The interventional X-ray market, driven by a trend toward the development of hybrid systems, is expected to grow by 50 percent by 2017, according to a new report from U.K.-based market research firm InMedica.
Interventional X-ray--traditionally divided into separate interventional radiology and interventional cardiology markets--produced annual global revenues of $1.79 billion for X-ray systems in 2012, according to the report. But, the high cost of interventional X-ray, combined with a decreasing number of studies and a limited number of interventional specialists, has suppressed demand. Market growth is expected to creep up by just 1 percent in 2013.
Healthcare systems--particularly small and mid-sized hospitals--are meeting these challenges by adopting technologies that combine interventional cardiology and radiology systems in order to lower costs and increase utilization.
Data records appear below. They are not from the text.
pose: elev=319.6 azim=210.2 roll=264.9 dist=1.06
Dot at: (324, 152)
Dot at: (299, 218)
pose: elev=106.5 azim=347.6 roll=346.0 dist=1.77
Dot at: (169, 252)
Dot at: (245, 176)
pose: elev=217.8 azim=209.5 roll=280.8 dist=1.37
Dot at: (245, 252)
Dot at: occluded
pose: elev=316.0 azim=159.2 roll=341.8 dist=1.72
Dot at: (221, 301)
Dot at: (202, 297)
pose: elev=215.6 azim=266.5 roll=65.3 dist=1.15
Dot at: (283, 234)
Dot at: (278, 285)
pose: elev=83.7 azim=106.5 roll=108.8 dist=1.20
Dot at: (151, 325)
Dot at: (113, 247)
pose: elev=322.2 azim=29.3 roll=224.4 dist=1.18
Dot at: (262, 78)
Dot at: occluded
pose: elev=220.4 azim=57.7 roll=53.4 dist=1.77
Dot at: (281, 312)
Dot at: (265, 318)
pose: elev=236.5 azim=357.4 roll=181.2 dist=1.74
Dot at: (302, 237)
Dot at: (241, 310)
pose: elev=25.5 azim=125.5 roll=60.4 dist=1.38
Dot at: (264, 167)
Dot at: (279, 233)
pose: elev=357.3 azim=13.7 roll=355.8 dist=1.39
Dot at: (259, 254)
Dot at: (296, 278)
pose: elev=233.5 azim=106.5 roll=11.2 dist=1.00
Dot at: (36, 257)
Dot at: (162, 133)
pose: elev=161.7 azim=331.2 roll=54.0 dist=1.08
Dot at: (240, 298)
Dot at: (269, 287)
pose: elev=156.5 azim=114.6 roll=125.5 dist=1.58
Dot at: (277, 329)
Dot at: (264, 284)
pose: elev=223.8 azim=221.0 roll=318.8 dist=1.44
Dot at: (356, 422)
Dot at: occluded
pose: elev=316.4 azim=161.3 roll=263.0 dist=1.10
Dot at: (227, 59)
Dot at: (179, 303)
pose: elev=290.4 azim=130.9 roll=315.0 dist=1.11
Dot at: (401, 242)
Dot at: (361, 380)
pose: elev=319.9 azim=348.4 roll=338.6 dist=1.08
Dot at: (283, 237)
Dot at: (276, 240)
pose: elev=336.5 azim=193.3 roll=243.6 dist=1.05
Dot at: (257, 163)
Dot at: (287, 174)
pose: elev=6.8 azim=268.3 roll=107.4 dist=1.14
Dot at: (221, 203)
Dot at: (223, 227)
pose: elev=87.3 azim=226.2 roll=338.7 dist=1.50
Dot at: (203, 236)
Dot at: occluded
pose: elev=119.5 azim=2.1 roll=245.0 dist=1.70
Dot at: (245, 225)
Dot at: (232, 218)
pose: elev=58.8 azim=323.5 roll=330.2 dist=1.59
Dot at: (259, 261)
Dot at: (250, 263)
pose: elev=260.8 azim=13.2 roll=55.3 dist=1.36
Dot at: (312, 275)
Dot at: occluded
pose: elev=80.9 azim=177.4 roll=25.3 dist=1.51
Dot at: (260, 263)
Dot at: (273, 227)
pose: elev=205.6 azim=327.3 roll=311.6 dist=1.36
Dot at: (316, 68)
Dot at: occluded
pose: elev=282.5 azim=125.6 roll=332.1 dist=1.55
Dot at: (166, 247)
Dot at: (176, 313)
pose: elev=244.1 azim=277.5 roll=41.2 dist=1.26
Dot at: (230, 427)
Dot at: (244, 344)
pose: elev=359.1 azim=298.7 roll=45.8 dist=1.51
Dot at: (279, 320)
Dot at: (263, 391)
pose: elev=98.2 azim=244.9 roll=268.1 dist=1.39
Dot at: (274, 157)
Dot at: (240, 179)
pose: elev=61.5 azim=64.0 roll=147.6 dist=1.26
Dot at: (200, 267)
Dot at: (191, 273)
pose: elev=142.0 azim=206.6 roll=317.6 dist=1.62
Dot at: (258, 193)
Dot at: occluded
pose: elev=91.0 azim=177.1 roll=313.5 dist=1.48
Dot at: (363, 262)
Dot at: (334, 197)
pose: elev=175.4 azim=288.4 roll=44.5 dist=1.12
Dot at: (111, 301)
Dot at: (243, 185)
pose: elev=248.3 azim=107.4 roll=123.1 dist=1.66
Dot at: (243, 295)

"Demand for combined systems in emerging markets such as China and Brazil has also been strong to date, as combined systems offer less expensive basic interventional X-ray capability," Stephen Holloway, associate director for medical electronics at IHS (which owns InMedica) said in an announcement. "Consequently, combined interventional X-ray systems are forecast to have the strongest demand among all system types, with shipments forecast to enjoy annual growth of between 8 and 10 percent in the next five years."
Hybrid operating room (hybrid OR) interventional X-ray systems, which offer a shared resource for surgical and interventional procedures, also could drive demand in this market, according to the report. Whether market demand for hybrid OR increases depends on broader economic conditions, with the report predicting demand will increase starting in 2015 as austerity measures begin to be lifted.
"The predicted ramp-up in demand from emerging regions still offers attractive growth prospects for manufacturers," Holloway said. "With the incidence of non-communicable diseases such as obesity and cardiovascular disease increasing significantly, the ability of manufacturers to provide cost-effective interventional X-ray systems will become even more important."
A report earlier this year by Frost and Sullivan about the European Interventional radiology and cardiology market also predicted that hybrid imaging--along with an expanding market in Eastern Europe--would drive market growth over the next five years.